Napoleon for Dummies
By J. David Markham
Markham, J. David. Napoleon for Dummies. Indianapolis, IN: Wiley, 2005. 364 pages. ISBN# 0764597981. $19.99 US/$25.99 CAN. Paperback.
J. David Markham, president of the Napoleonic Alliance and author of Napoleon's Road to Glory, adds his contribution to the popular Dummies genre. Following the characteristic format, the book is laid out in easy to read chapters with references to other chapters and information throughout. A helpful 'Cheat Sheet' delineates Napoleon's military career and legacy. Then a foray into the French Revolution explains the chaos that gave a young Corsican officer the opportunity to rise in rank, while Napoleon's genius and ambition drove him to eventually dominate half of Europe.
Early chapters feature Napoleon's youth and family life on the island of Corsica. An overview of Napoleon's career follows, concentrating on his battles. Each battle is told with enough detail to interest the military-minded, but not so complex that others will feel intimidated. This section ends with his final exile on the remote island of St. Helena.
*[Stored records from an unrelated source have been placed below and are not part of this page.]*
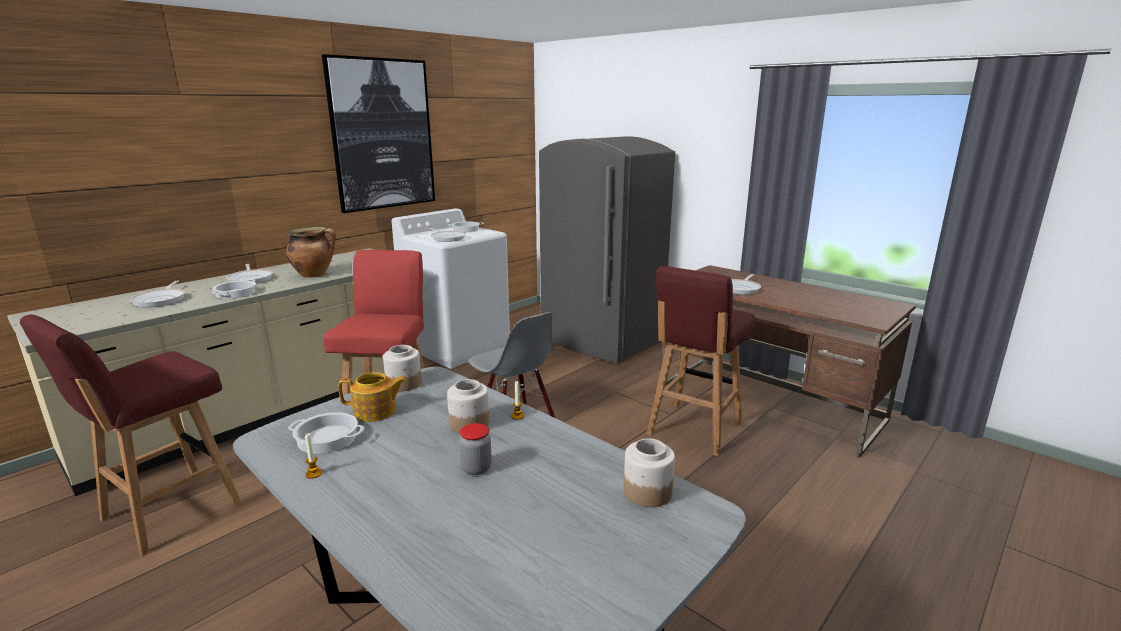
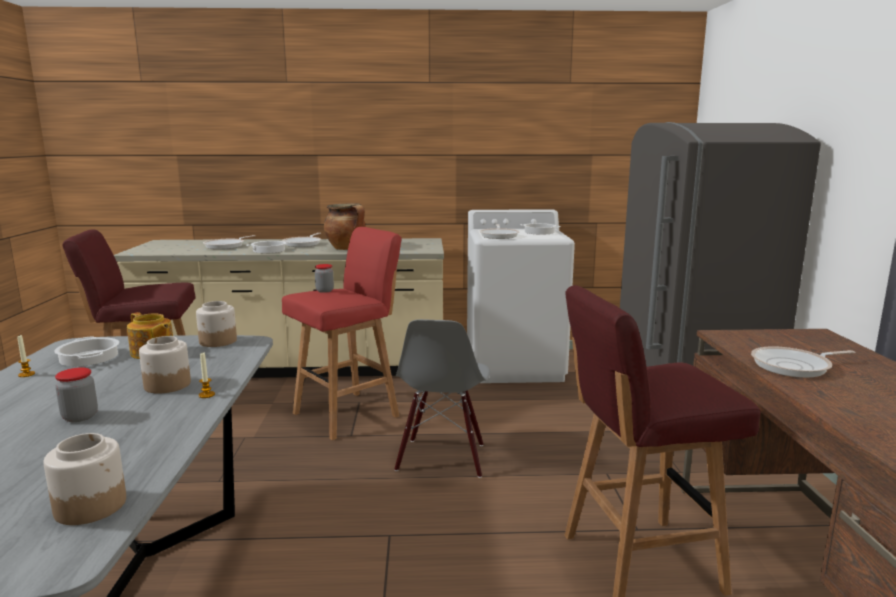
camera: 45 degrees right, 5 degrees down
picture [322,54,435,213] -> none
none -> jar [315,264,334,293]

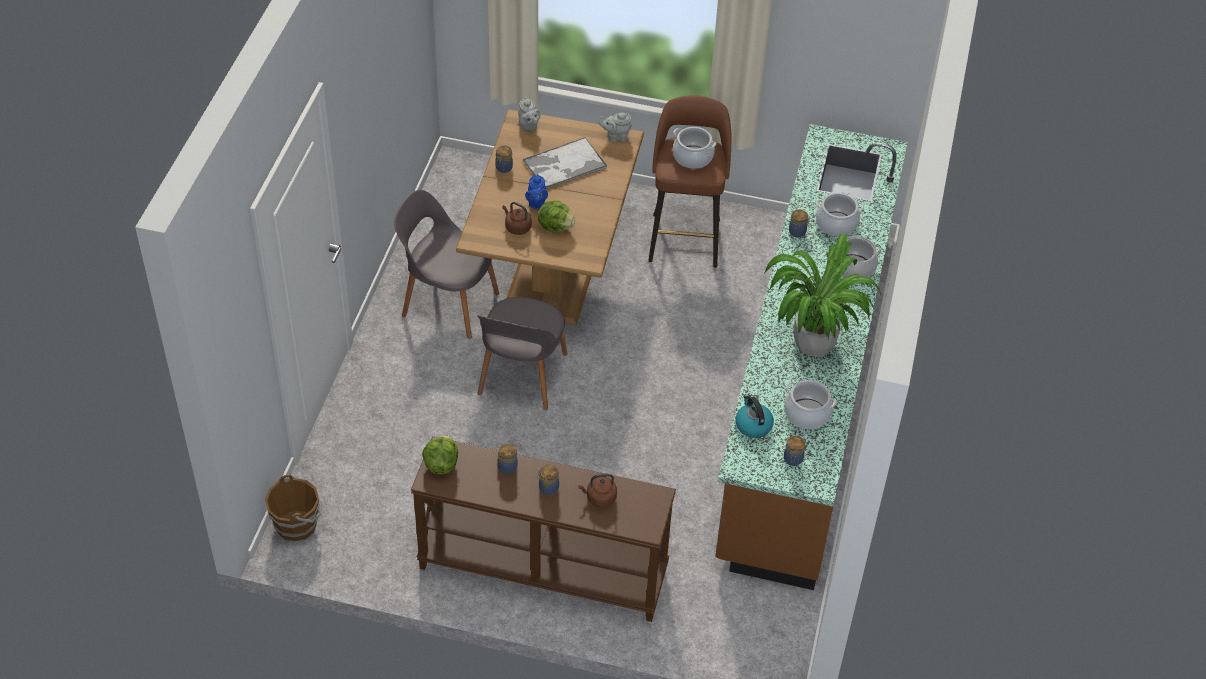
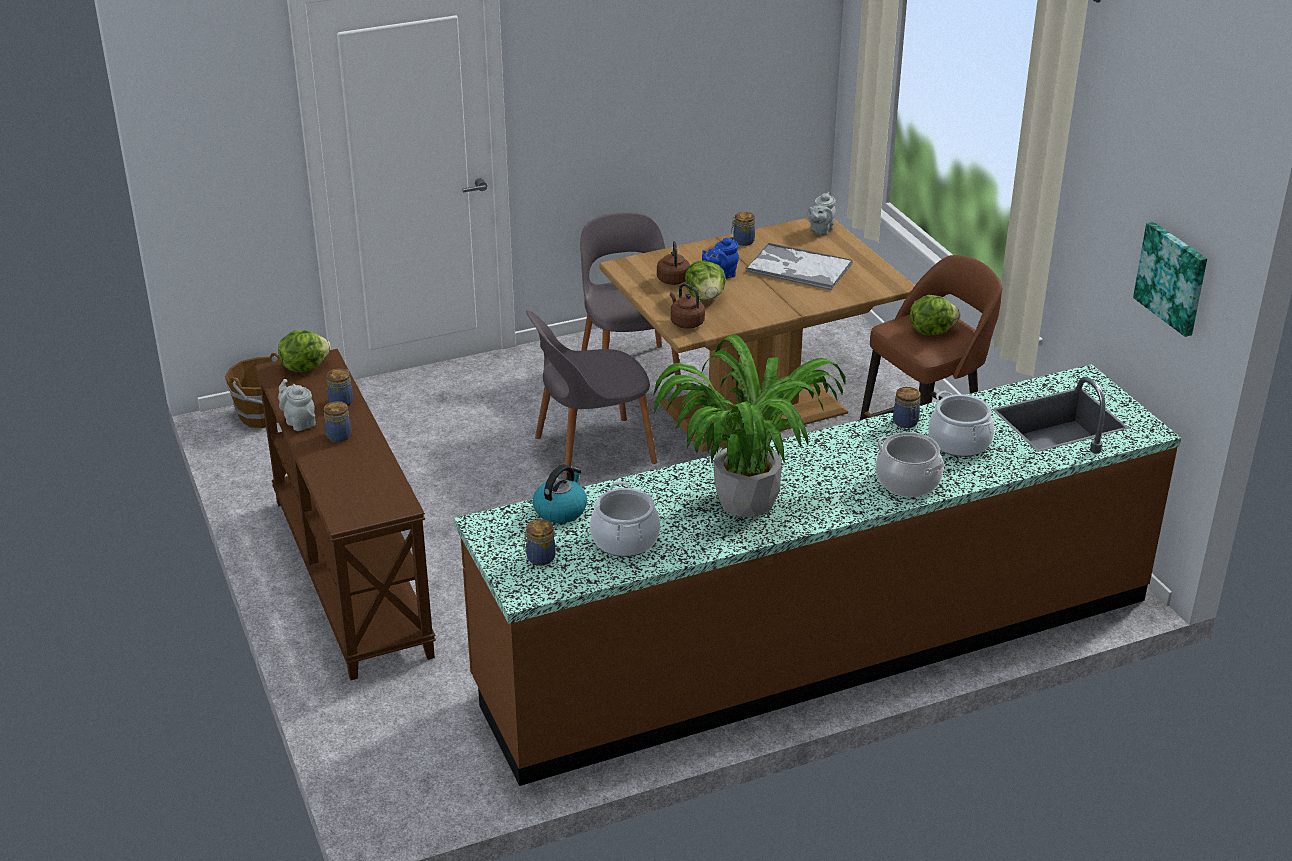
camera: 55 degrees right, 15 degrees down
brown kettle [578,474,617,507] -> brown kettle moved to [670,283,705,329]
grey teapot [599,113,632,142] -> grey teapot moved to [278,379,316,431]
cooking pot [673,127,716,169] -> lettuce [910,295,960,335]
none -> picture [1133,222,1207,337]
Napoleon's possible death by poisoning and the surrounding controversy is discussed.
Special chapters describe Napoleon's innovations in warfare and contributions to France: his legal reforms, balancing France's budget, establishing the Bank of France, and, of course, his civil code. Known as the Code Napoléon, this system is the basis of French (and other European countries) law today. Napoleon also instituted equal-opportunity education and religious freedom. After liberating the Jews, he even suggested a Jewish homeland in Palestine in 1799! Napoleon was also a talented spin doctor. Through censorship and slanted media he promoted his grand empire to his subjects. Decorative arts and paintings showcased his glory.
Unfortunately, what goes up must come down. Napoleon's constant antagonism with Great Britain—except for the brief respite of the Peace of Amiens—weakened his rule. His disastrous Continental System, an effort to bring England to her knees economically, resulted in his allies rebelling against him and in part led to his fatal march into Russia. His wars in Spain further helped to drain his resources.
Napoleon's effort to unite Europe under himself had unexpected results. The independent German states rose together to defy his rule. Italy, however, credits Napoleon with its unification. A museum in Milan, the Museo de la Risorgimento, celebrates this with a collection of artifacts from Napoleon's two Italian campaigns as well as his coronation as King of Italy. Markham puts blame on the coalitions constantly rising against Napoleon—monarchs fearing the revolutionary reforms—for the continuation of the so-called Napoleonic Wars. He clarifies Napoleon's reasons for making himself Emperor of the French, from the more democratic First Consul.
Napoleon's love life is given a quick run-thru; only his relationship with Josephine is allotted any fair amount of space. His second marriage to the arch duchess Marie Louise of Austria, and subsequent son, is told in brief. When the author talks of Marie Louise's poignant letters to Napoleon after their forced separation, an excerpt from those letters would have been apt. The emperor's numerous mistresses aren't even mentioned, except for Marie Waleska of Poland.
The work wraps up with 'The Tens': ten interesting battlefields to visit (the fact the author has visited them himself makes this part perfect); ten pieces of advice for Napoleon—get rid of Tallyrand and Fouché among them. A 'Napoleonic Timeline' is also included. As well as two maps: one of Napoleonic Europe and one a diagram of his battles.
Chatty and informal in style, Markham's account is often tongue-in-cheek, which keeps the reader amused and engaged. An example is the 'Biggest Bone-head of the Battle' award (page 232) going to Marshal Ney for his not using the infantry or spiking cannon at the Battle of Waterloo. Markham debunks tales told in other histories, such as Marbeuf, the French royal governor of Corsica, being Napoleon's real father.
Engravings, snuff boxes and other items from the author's amazing private collection are pictured throughout the book. I would have liked to have seen a few paintings by David and Gros, especially as they're mentioned in the text.
I found a few mistakes: page 41 states that Augustine Robespierre tried to commit suicide before his execution, when it was his brother Maximilien. And on page 120 Lucien Bonaparte is referred to as Napoleon's youngest brother; Jerome held that position.
Anti-Napoleonists will have much to argue about in Markham's very sympathetic portrayal. An overview of such a varied and controversial career as Napoleon's is a monumental task, and Markham does an excellent job.